【夢主視点】


 太宰さんはずっと僕の仕事風景を見ていて、たまに高い所にあるものを取ったりしてくれた。夕飯の時間になると二人でキッチンへ行って、僕が夕飯のチャーハンを作る姿を見つめていた。
 そして夜。そろそろお風呂入ってから寝るなりお酒飲むなりしてねと、いつの間にか補充されてたお酒を見てから告げれば、四人はそれぞれ分かったと返事をくれた。お酒は徳田さんが坂口さんと織田さんに町案内した時に買ったのだろうと思いながら、僕は図書館を出た。
 夜、僕が手塩に掛けて育ててるお陰でアルケミストの力を宿した結果、ふわりと光る植物達を観察しながら裏庭を通り、司書室に入る。そしてさらにその奥、自室に入ると、ふうと息を吐いた。
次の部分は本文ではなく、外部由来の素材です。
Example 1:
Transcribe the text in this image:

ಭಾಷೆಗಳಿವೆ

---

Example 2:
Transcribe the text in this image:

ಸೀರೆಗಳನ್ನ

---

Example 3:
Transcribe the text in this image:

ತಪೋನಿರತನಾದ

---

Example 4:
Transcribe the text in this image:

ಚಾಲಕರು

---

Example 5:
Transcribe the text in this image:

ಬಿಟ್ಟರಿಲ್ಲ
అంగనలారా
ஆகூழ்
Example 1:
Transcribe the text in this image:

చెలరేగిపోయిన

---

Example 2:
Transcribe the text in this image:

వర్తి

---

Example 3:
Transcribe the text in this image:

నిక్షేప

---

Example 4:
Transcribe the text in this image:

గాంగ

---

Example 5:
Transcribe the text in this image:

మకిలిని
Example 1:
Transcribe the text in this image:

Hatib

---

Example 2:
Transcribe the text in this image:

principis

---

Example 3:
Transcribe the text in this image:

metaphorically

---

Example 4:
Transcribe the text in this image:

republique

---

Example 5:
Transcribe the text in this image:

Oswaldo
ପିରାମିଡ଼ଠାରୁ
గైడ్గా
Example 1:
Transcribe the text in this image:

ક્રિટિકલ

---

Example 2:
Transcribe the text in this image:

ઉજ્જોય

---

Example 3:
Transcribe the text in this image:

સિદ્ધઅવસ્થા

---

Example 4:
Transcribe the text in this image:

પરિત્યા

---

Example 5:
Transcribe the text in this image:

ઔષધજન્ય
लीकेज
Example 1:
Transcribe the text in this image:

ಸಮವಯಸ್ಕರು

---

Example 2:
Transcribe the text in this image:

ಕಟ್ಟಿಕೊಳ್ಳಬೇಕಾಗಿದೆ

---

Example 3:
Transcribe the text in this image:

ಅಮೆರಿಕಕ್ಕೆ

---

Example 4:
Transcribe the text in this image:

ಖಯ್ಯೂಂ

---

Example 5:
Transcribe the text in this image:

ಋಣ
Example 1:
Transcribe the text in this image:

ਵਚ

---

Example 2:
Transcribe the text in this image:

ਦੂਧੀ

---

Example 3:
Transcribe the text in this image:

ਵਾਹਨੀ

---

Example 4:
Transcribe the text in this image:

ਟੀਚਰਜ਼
 首元まできっちり留めていた白いシャツのボタンを一つだけ外し、黒いカーデガンを脱ぐ。ぼすんとベッドに座り、足は床につけたまま上半身を投げ出す。
「疲れた」
 言葉に出して、ああ疲れたなと認識する。やはり四人同時に本の中へ送るのは今までとは全く違った。アルケミストとしての力がだいぶ使われ、疲労を感じる。これで太宰さん達が怪我でもしたら、補修の時に倒れかねないと鈍く回る頭で考えた。
 アルケミストとしての力を僕は生命エネルギーだと思っている。極端に少なくなれば体が危機を感じてスリープモードになる、つまり倒れて眠ってしまう。それをしてはまずいから、慣れるまでと思って僕は徳田さんと二人で図書館を動かしていたのだが、まだ早かったかなと舌打ちしたくなる。
 正直、僕のアルケミストとしての力はかなり少ない。より効率よく使う方法を覚えねばと考えていたら、僕はとろりと眠くなるのに耐えかねて目を閉じてしまった。


………


「寝過ごしたッ!!」
 ばっと起き上がると時計は深夜2時をさしていた。急いで寝間着とタオルを持って風呂へ向かう。この図書館には風呂が二つある。一つは大浴場と呼んでる大きなお風呂で、もう一つは僕の部屋と司書室がある分館にある小さな一人用のお風呂だ。
 文士の皆には大浴場を使ってもらい、僕は小さなお風呂を使うことにしている。そうしてバタバタ走っていると曲がり角で、ドンっと誰かにぶつかって。
「わーっ!」
「うわあ!!」
 僕の悲鳴と相手の叫び声が混じる。倒れこんで、痛く、ない。明らかに人の上に倒れこんだことに気がついてばっと顔を上げれば、そこには倒れた僕を受け止めるように倒れてる太宰さんだった。
 密着していた体を急いで離して、ごめんなさいと彼から離れれば、前見てなかった俺も悪いしと決まり悪そうに言って太宰さんは起き上がった。
「本当にごめん。太宰さんどこか怪我とかしてない?」
「してない」
「本当に?」
「してないって」
 それなら良かったとホッとして、時間が深夜だと思い出した僕はお風呂入るからとその場からバタバタと立ち去った。

 その場に座り込んだままの太宰さんが、はああと長い長いため息を吐いたことを知らずに。